___ DATA FOR PROCESSING
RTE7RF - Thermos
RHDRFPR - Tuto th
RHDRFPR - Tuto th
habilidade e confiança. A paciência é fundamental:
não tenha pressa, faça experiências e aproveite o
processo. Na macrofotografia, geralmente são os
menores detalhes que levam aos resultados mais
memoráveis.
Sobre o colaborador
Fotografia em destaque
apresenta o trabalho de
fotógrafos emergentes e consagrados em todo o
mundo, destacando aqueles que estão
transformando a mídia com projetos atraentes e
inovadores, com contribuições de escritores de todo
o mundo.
______
*DIRECTIONS FOR THIS TASK*. Could you copy exactly the line containing "transformando a mídia" and each line after it through the end of the records, and nothing else?

*EXERCISE OUTPUT*.
transformando a mídia com projetos atraentes e
inovadores, com contribuições de escritores de todo
o mundo.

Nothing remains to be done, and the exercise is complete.